Recreated wrack, the USB backup drive with the oldest data on it, using my updated scripts, and started a full backup, also with the updated scripts. Was running fine when I went to bed.
Seems to be hung when I got up this morning, dammit. System and pools are responsive, but there’s been no progress and no disk IO since I first checked when I got up. Haven’t tried to kill any processes yet; waiting to see if the zfs-discuss list has any data-gathering suggestions.
This older software version doesn’t support the -p option in zfs send, but that won’t be the cause of the hang; that will simply require me to recreate some key properties manually if I have to restore from backup.
ETA: My detailed report on the zfs-discuss mailing list.
It’s sitting at the same spot after work, after sitting all day. Offiicially hung.
I wonder what it will take to stop the backup and export the pool? Well, that’s nice; a straight “kill” terminated the processes, at least.
zpool status shows no errors. zfs list shows backup filesystems mounted.
zpool export -f is running…no disk I/O now…starting to look hung.
Ah, the zfs receive process is still in the process table. kill -9 doesn’t help.
Kill and kill -9 won’t touch the zpool export process, either.
Pulling the USB cable on the drive doesn’t seem to be helping any either.
zfs list now hangs, but giving it a little longer just in case.
Kill -9 doesn’t touch any of the hung jobs.
Closing the ssh sessions doesn’t touch any of them either.
zfs list on pools other than bup-wrack works. zpool list works, and shows bup-wrack.
Attempting to set failmode=continue gives an I/O error.
Plugging the USB back in and then setting failmode gives the same I/O error.
cfgadm -al lists known disk drives and usb3/9 as “usb-storage connected”. I think that’s the USB disk that’s stuck.
cfgadm -cremove usb3/9 failed “configuration operation not supported”.
cfgadm -cdisconnect usb3/9 queried if I wanted to suspend activity, then failed with “cannot issue devctl to ap_id: /devices/pci@0,0/pci10de,cb84@2,1:9″
Still -al the same.
cfgadm -cunconfigure same error as disconnect.

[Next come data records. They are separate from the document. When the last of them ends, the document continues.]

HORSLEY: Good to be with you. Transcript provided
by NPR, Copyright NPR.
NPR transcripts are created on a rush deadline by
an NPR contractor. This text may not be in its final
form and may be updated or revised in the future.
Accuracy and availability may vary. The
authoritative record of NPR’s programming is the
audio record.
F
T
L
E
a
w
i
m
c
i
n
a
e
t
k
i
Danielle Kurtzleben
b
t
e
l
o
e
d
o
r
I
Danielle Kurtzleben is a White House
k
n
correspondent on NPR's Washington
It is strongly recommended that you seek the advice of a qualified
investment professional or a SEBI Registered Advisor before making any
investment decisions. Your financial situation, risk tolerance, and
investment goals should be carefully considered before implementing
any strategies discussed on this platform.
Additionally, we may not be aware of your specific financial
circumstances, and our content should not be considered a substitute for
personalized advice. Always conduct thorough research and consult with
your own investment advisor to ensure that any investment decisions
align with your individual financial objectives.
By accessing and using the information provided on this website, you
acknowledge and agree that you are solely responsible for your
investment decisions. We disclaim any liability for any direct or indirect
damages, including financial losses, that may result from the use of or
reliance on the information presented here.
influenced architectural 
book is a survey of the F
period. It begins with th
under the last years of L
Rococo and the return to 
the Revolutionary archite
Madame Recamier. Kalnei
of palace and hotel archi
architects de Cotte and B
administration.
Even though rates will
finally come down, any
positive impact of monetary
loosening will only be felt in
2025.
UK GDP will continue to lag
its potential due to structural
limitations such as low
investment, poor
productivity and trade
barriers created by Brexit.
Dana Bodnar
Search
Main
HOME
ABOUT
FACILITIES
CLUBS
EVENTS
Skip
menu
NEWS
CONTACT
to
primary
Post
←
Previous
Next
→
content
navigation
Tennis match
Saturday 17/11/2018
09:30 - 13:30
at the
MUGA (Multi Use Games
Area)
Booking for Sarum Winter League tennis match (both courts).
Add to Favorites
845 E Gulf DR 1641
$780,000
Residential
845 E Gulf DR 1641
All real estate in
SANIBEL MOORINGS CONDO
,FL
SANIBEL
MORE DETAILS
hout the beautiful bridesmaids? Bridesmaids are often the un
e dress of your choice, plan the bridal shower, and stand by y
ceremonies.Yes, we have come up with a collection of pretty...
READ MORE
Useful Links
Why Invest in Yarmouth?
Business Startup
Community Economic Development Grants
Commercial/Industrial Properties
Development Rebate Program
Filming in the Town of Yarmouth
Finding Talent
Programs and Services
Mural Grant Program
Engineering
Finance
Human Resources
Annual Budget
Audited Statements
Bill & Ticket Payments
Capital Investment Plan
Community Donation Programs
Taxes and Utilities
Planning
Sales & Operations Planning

I was able to list properties on bup-wrack:
bash-3.2$ zpool get all bup-wrack
NAME PROPERTY VALUE SOURCE
bup-wrack size 928G -
bup-wrack used 438G -
bup-wrack available 490G -
bup-wrack capacity 47% -
bup-wrack altroot /backups/bup-wrack local
bup-wrack health UNAVAIL -
bup-wrack guid 2209605264342513453 default
bup-wrack version 14 default
bup-wrack bootfs - default
bup-wrack delegation on default
bup-wrack autoreplace off default
bup-wrack cachefile none local
bup-wrack failmode wait default
bup-wrack listsnapshots off default
It’s not healthy, alright. And the attempt to set failmode really did fail.
ETA: So I had to reboot. However, that worked fine, and I recreated the pool, and I ran the same full backup script overnight, and it completed successfully. Took 392:23, a bit over 6 hours, but it completed. (Something broke the ssh connection, but luckily I had run the backup under screen, so it just got detached and I could reconnect and see what happened. And it was making a log file, anyway.)
There’s a ‘cut’ version error in some of my after-backup processing that I’ll need to fix.